Working the Angles

Well, I finally finished a book I started last fall by Eugene Peterson called Working the Angles: The Shape of Pastoral Integrity. I have an annoying habit of starting a book and then starting 5 more and taking forever to finish any of them. Anyway, this is an incredible book! I've read a ton of books on church life, theology, devotion, and anything else to do with Christianity that most pastors read. But I believe this is probably one of the first books I've ever read that told me what should be my priorities as a pastor. Or what I should be devoting my life to as a pastor. It's nothing earth-shattering, but it IS at the same time, because so few writers write about it and so few teachers teach about it.

Peterson calls all pastors back to what pastors have done for centuries before, but have forgotten or lost interest in in this modern era of mega-churches and trendy religion. Three things: prayer, scripture reading, and spiritual direction. He reminds us that pastors are to be, first and foremost, men who are personally committed to the practice of prayer and scripture reading (because we can't lead people where we're not going ourselves). And secondly, we need to be spiritual guides to the people that God has placed in our path. These things may or may not result in a mega-church (God will choose to give the increase or not), but everything else we do should be secondary to those three.

Unfortunately, what happens for me and pretty much everyone else is that we spend all of our time marketing our church and it's programs. Creating programs and facilitating events to keep people happy or excited or feeling like their church is as great as the one down the street. I'm not suggesting that some of these things don't have their place, but most of us spend so much time on these that we can only hope to have a few minutes in the week to accomplish what should be our biggest priority: prayer, Scripture reading, and spiritual direction.
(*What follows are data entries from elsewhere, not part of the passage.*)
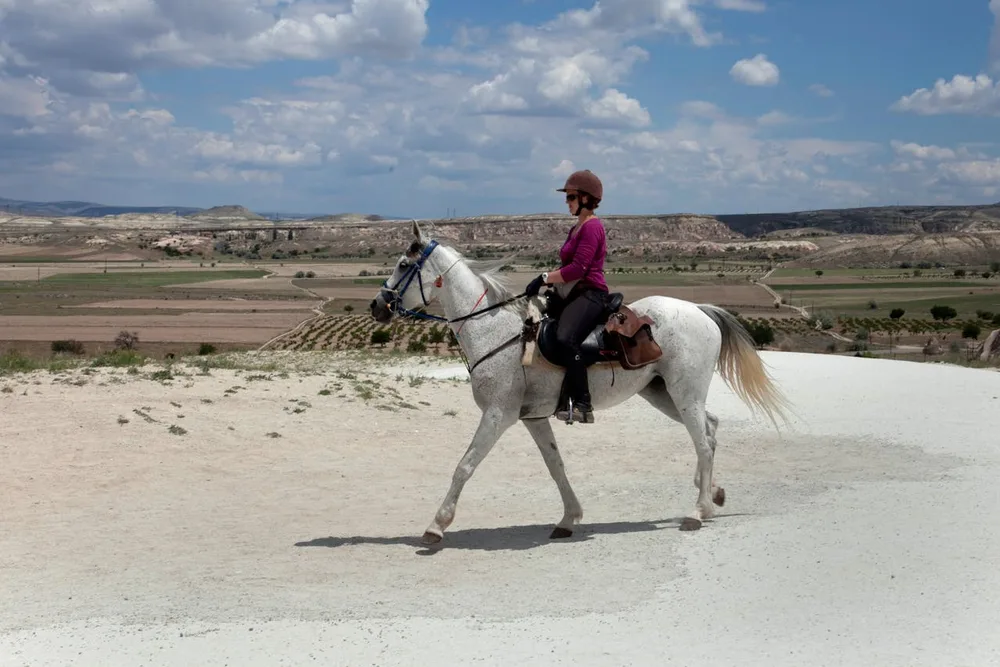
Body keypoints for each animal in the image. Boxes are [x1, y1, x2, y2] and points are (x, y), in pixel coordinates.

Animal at [369, 220, 791, 545]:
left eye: (404, 264)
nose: (377, 306)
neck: (493, 330)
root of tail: (700, 310)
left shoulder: (497, 415)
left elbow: (465, 465)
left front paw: (435, 526)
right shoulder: (533, 418)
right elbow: (556, 466)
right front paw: (568, 519)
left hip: (684, 394)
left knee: (702, 441)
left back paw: (698, 511)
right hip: (663, 394)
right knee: (712, 428)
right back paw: (712, 493)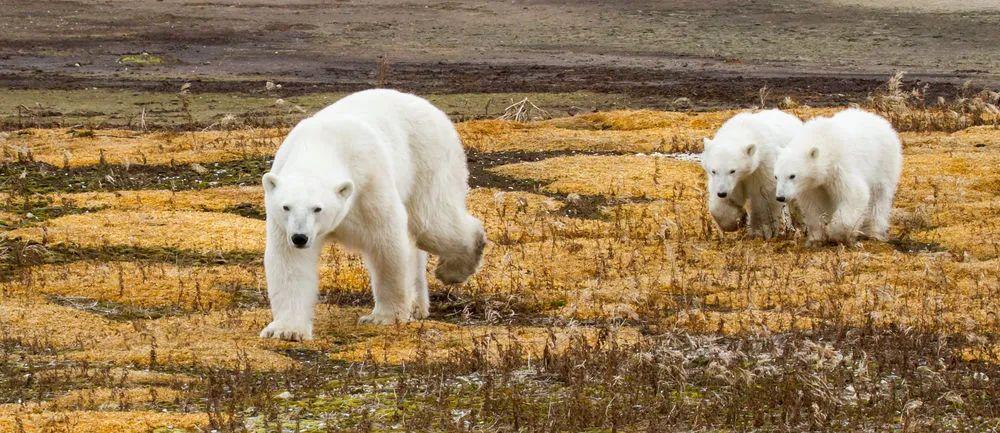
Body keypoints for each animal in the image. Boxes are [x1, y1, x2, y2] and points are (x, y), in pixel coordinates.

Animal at [258, 89, 484, 340]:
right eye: (286, 207)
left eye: (317, 208)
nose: (300, 237)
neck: (322, 144)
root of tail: (428, 105)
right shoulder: (282, 223)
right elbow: (290, 262)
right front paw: (286, 330)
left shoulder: (369, 184)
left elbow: (386, 243)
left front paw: (384, 317)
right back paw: (418, 306)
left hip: (427, 160)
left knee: (432, 223)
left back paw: (454, 268)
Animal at [704, 108, 804, 236]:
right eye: (713, 171)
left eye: (732, 171)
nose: (721, 193)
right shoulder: (731, 182)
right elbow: (724, 202)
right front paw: (737, 220)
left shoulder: (763, 165)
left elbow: (764, 197)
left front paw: (761, 230)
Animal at [768, 108, 904, 243]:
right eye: (776, 176)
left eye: (792, 176)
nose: (780, 197)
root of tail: (880, 120)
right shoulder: (814, 184)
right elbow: (812, 204)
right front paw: (816, 237)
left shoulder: (840, 167)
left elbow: (855, 194)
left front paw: (835, 233)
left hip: (883, 162)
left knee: (879, 195)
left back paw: (873, 232)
I especially enjoyed, and was convicted by, the chapter in the Prayer unit that he dedicated to the subject of taking a Sabbath. Most pastors I know don't even take a day off, much less a true Sabbath. He wrote that we need to train our people to the idea that we need a day of the week to observe Sabbath, so that we can continue to help them observe their Sabbath day. I take Mondays off (sometimes), but I don't necessarily spend that time listening to the Father or really rejunenating my spirit. I need to make this a non-negotiable part of my life.

Anyway - great book. Every pastor should read this!!!